TEXT BLOCK section start
## Machine Learning with Keras Neural Networking of categories, text mining, and parts of speech##

Joseph Rochelle

This notebook only includes Part 2 of Exercise 9.4.  I have separate files for Part 1 and Part 3.  I exported the cleaned text dataframe from my Part 1 notebook to a csv to be used in this notebook so that the cleaning code does not need to be re-run multiple times as it is time consuming.


In [1]:
# import libraries
import numpy as np
import pandas as pd
import random


As discussed above, the below code imports the cleaned text dataframe with a parts-of-speech feature and the remainder of this notebook uses this cleaned dataframe.

In [2]:
# read random sample because file is too large 606475 lines 
# https://stackoverflow.com/questions/22258491/read-a-small-random-sample-from-a-big-csv-file-into-a-python-data-frame

p = 0.0016  # .16% of the lines
# if random from [0,1] interval is greater than 0.0016 the row will be skipped
df = pd.read_csv('categComments.csv', 
         skiprows=lambda i: i>0 and random.random() > p
)


In [5]:
# look at what the imported dataframe looks like
df.head()

Unnamed: 0,cat,txt,pos
0,sports,"['trent', 'brown', 'one', 'piec', 'rais', 'lot...","[[('trent', 'NN'), ('brown', 'IN'), ('one', 'C..."
1,sports,"['he', 'right', 'base', 'franchis', 'tag', 'nu...","[[('he', 'PRP'), ('right', 'VBD'), ('base', 'N..."
2,sports,"['agre', 'fuck']","[[('agre', 'NNS'), ('fuck', 'VBD')]]"
3,sports,"['swap', '1st', 'pat', 'approx', '2000', 'poin...","[[('swap', 'NN'), ('1st', 'CD'), ('pat', 'NN')..."
4,sports,"['I', 'dont', 'know', 'hand', 'Im', 'fulli', '...","[[('I', 'PRP'), ('dont', 'VBP'), ('know', 'JJ'..."


> Will use the part-of-speech feature for the modeling.
TEXT BLOCK section end
DATASET RECORDS section start
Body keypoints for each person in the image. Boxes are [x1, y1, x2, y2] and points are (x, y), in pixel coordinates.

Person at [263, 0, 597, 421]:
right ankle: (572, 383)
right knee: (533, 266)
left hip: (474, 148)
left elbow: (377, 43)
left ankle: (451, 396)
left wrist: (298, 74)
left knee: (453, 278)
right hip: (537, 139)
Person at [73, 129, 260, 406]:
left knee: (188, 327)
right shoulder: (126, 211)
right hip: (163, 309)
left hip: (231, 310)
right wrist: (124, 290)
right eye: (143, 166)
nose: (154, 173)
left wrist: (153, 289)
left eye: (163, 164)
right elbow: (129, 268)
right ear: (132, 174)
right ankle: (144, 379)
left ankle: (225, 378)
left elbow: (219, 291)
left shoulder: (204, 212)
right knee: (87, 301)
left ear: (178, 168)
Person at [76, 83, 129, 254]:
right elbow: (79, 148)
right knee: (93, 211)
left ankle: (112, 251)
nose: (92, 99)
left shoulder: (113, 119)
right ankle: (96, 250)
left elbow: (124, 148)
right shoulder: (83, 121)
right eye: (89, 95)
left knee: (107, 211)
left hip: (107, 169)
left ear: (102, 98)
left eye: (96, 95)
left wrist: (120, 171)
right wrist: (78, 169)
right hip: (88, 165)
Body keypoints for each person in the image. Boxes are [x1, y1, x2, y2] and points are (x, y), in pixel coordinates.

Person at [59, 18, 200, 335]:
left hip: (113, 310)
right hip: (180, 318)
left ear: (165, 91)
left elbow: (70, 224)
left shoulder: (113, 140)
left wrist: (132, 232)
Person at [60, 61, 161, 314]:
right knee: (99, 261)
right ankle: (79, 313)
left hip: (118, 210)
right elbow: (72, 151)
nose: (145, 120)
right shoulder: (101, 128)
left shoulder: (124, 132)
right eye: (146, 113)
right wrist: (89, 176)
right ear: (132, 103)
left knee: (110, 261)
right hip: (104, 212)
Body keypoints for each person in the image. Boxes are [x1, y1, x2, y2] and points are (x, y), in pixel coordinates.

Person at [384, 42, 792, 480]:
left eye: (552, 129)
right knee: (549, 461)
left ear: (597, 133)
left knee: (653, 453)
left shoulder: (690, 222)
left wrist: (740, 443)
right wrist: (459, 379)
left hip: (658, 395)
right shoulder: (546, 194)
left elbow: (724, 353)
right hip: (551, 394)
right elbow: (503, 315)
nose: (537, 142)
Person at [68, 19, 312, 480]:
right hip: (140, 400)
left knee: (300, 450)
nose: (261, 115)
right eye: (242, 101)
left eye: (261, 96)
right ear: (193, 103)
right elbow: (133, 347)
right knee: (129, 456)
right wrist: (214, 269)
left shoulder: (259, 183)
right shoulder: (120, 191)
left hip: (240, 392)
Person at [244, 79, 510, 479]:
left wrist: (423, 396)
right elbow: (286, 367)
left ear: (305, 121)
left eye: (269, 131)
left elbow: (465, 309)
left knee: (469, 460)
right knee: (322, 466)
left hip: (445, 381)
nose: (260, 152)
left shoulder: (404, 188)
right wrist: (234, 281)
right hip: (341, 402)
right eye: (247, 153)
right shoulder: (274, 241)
DATASET RECORDS section end
TASK LIST:
1. Reproduce the part of the Keras notebook text starting at "Joseph Rochelle" and ending at "this cleaned dataframe.".
2. According to the code comment in the Keras notebook text, how many lines does the full file have?
3. Extend the Keras notebook text from its last line.

ANSWERS TO THIS EXERCISE:
1.
Joseph Rochelle

This notebook only includes Part 2 of Exercise 9.4.  I have separate files for Part 1 and Part 3.  I exported the cleaned text dataframe from my Part 1 notebook to a csv to be used in this notebook so that the cleaning code does not need to be re-run multiple times as it is time consuming.


In [1]:
# import libraries
import numpy as np
import pandas as pd
import random


As discussed above, the below code imports the cleaned text dataframe with a parts-of-speech feature and the remainder of this notebook uses this cleaned dataframe.

2. 606475 lines

3.
In [61]:
# separate into input and output columns (X variable for features and y for target variables)

X = df['pos']
y = df['cat']

In [62]:
# check the feature input
X.head()

0    [[('freeman', 'JJ'), ('pick', 'NN'), ('blitz',...
1    [[('im', 'NN'), ('feel', 'NN'), ('still', 'RB'...
2    [[('bleacher', 'DT'), ('report', 'NN'), ('must...
3                                  [[('delet', 'NN')]]
4    [[('wallpap', 'NN'), ('android', 'NN'), ('pan'...
Name: pos, dtype: object

In [63]:
# convert the target variable to an array
y = np.array(df['cat'])
y[10:15]

array(['science_and_technology', 'science_and_technology',
       'science_and_technology', 'science_and_technology',
       'science_and_technology'], dtype=object)

In [64]:
# Create the tf-idf feature matrix
from sklearn.feature_extraction.text import TfidfVectorizer
tfidf = TfidfVectorizer(max_features = 3000)
X = tfidf.fit_transform(df['pos'])

In [65]:
# the TfidfVectorizer turned the feature variable to a sparse matrix, which causes problems in the model.
# solve the error by converting the sparse matrix to a dense matrix
X = X.todense()

In [66]:
X.shape

(972, 3000)

In [10]:
# import keras libraries
from keras.utils.np_utils import to_categorical
from keras.preprocessing.text import Tokenizer
from keras import models
from keras import layers
from keras.layers import Dense
from keras.models import Sequential
from keras.wrappers.scikit_learn import KerasClassifier

In [47]:
# number of features outputted by the tfidf vectorizer
nFeatures = 3000
# number of categories in the target
nClasses = 3

In [48]:
# build the model 
def build_network():
    """
    Create a function that returns a compiled neural network
    """
    nn = Sequential()
    nn.add(Dense(500, activation = 'relu', input_shape =(nFeatures,)))
    nn.add(Dense(150, activation = 'relu'))
    nn.add(Dense(nClasses, activation = 'softmax'))
    nn.compile(loss = 'categorical_crossentropy',
              optimizer = 'adam',
              metrics = ['accuracy']
              )
    return nn

> Train the Keras model and use validation split for splitting the data between training and validation.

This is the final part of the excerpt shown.